I'd say a front lip on an 8-10 ft down rail. First try too. Those actually ended up becoming smoother than my bs boards. I dont know what it is about those


----------



## Technine Icon (Jan 15, 2009)

ThinkFloyd said:


> I'd say a front lip on an 8-10 ft down rail. First try too. Those actually ended up becoming smoother than my bs boards. I dont know what it is about those


For some reason i just can't do front lips. I can bs board and even backlip, but front lips jst take to much commitment for me.


----------



## Guest (Apr 14, 2009)

I'd tried a back lip twice the other day and failed miserably.

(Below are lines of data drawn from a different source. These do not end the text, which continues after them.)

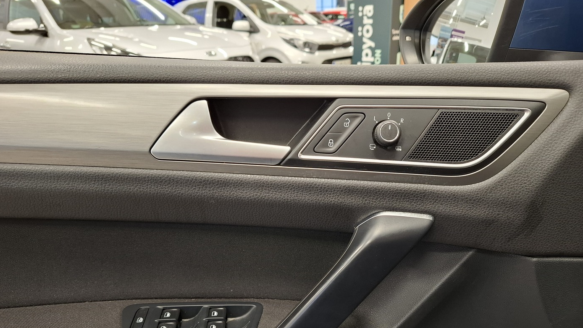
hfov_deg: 71.9
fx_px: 402
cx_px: 299
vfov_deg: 43.8
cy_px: 217
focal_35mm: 26
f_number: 1.8
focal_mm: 5.54
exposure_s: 1/33
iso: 400
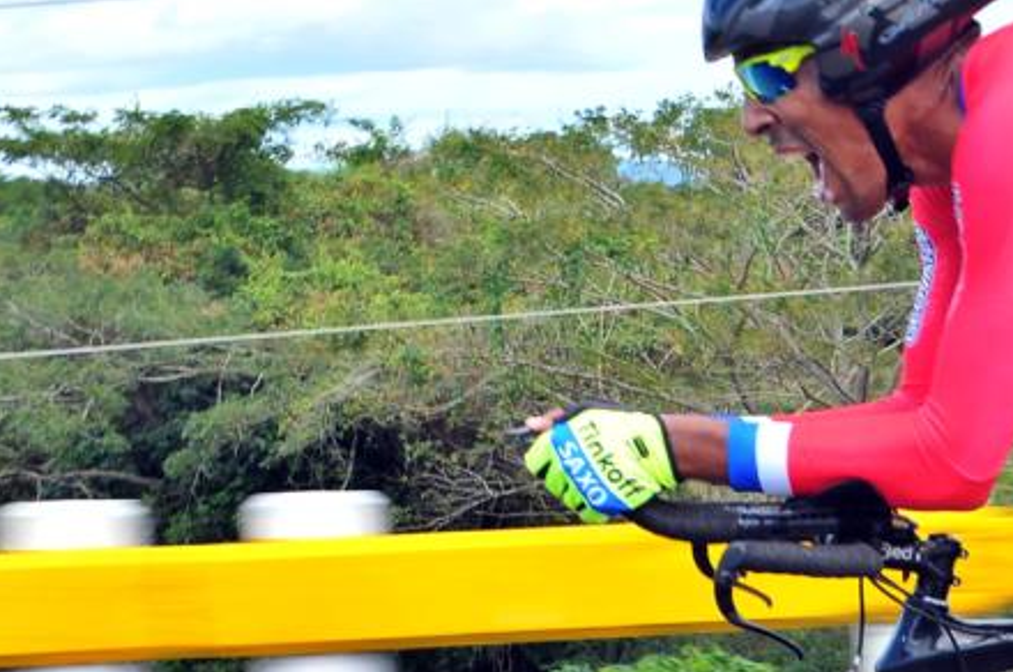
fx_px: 2842
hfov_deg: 19.6
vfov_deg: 13.3
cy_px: 633
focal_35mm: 101
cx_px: 1025
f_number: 14
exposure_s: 1/80
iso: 200
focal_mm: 29
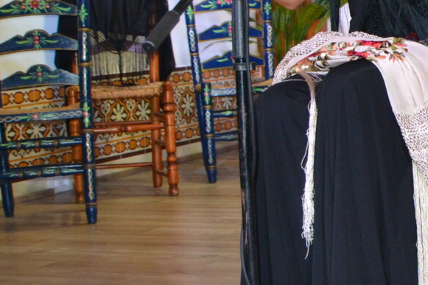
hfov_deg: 16.0
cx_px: 611
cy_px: 59
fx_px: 1414
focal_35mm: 119
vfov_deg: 11.5
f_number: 3.8
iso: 1100
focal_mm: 24
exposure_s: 1/60
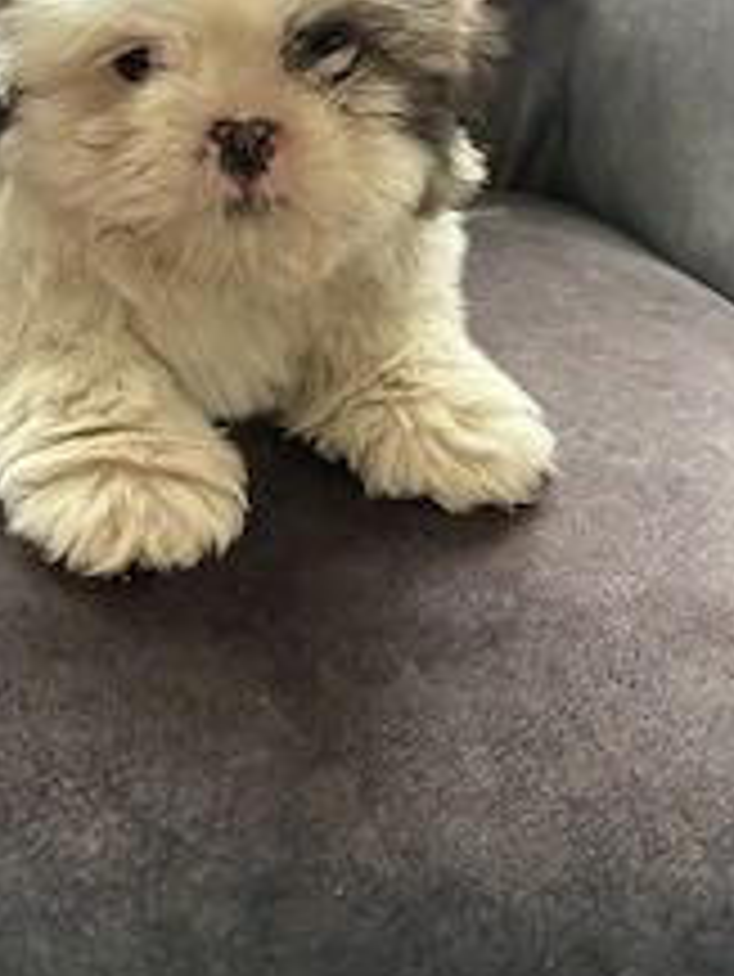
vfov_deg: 38.0
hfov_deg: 30.0
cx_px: 230
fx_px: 1356
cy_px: 175
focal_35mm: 48
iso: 320
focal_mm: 5.96
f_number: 1.6
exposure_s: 1/60
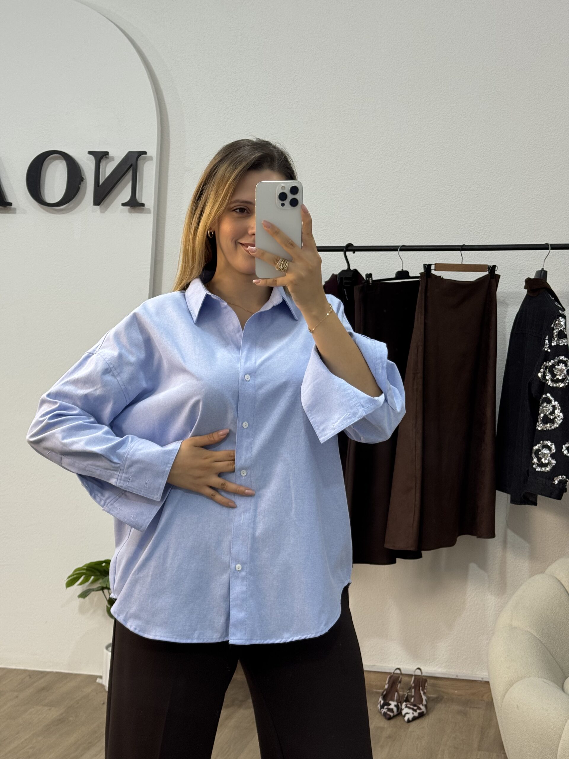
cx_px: 284
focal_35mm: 48
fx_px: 1052
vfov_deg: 39.7
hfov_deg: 30.3
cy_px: 380
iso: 100
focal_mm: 6.76
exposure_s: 1/100
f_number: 1.78
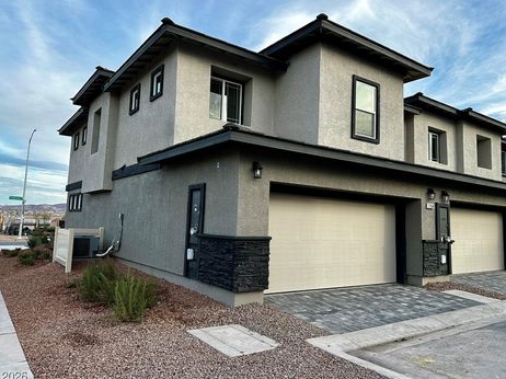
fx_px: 380
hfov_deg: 67.3
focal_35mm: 26
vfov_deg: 53.0
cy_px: 182
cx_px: 246
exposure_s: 1/1198
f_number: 1.78
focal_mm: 6.86
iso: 80
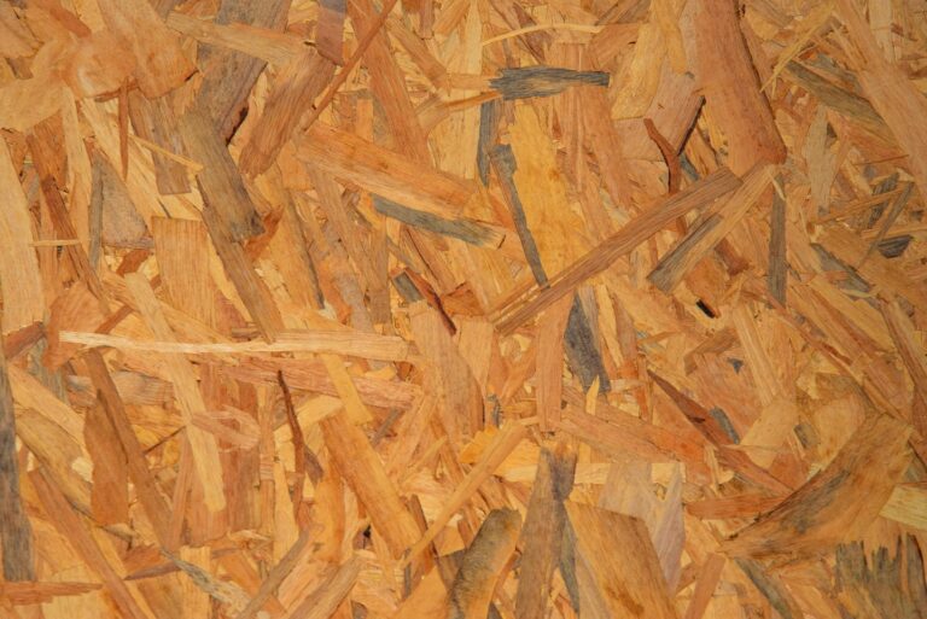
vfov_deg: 11.4
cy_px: 310
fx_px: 3092
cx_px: 464
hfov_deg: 17.1
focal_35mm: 120
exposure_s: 1/125
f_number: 11
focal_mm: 120
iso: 200
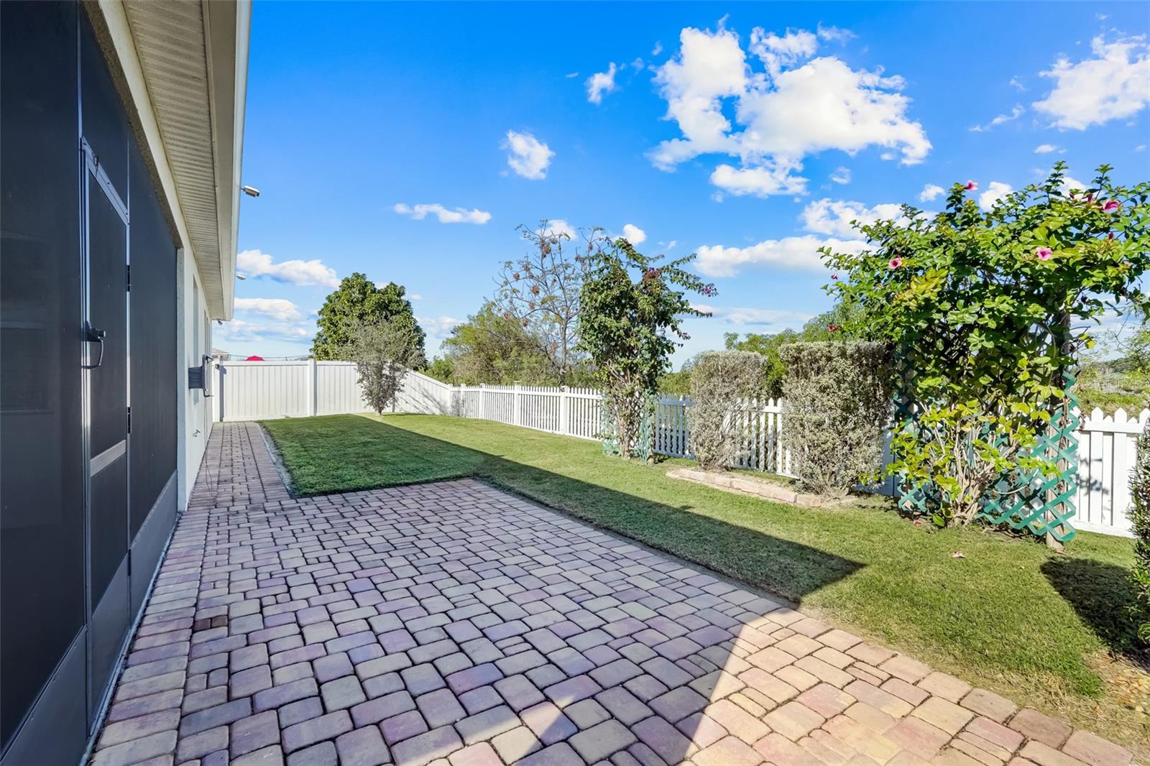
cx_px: 575
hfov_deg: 96.7
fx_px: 511
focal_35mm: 16
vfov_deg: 73.7
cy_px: 383
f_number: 9
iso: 250
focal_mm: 16
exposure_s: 1/13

Frontside spins are way more comfortable for me than spinning backside so that might have something to do with it


----------



## Guest (Apr 14, 2009)

FS 360 off a mogul...I'm not very good at tricks..

ooh and ending a season without any torn ligaments, concussions, or broken bones...thats a first for me!


----------



## BliND KiNK (Feb 22, 2010)

hmmn... what would you even call this? other than garbage? 

try to do this as best as possible basically I'm goofy I ollied off a kicker.. pulled my legs behind my back and grabbed between the bindings on the toe side.. I have no clue what it even is... so que shitty illustation


+++ = hand
tail -> nose
_______+++_______
/top of board | | \
\____|__|______|__|_____/


and I hit a box recently just a 50/50 but it made me smile not whiffing


----------



## soundwave27 (Jan 16, 2011)

I did a 180 spin 1/2 cartwheel head plant snow explosion. Does that count?

Ok so it was unplaned, and more of a complete wipe out. I've only been out twice.

LOL


----------



## abadidol (Dec 3, 2010)

I would say my carving skills are my best trick but a couple weekends ago I dialed in some frontside 720s, only took 16 years to get there....


----------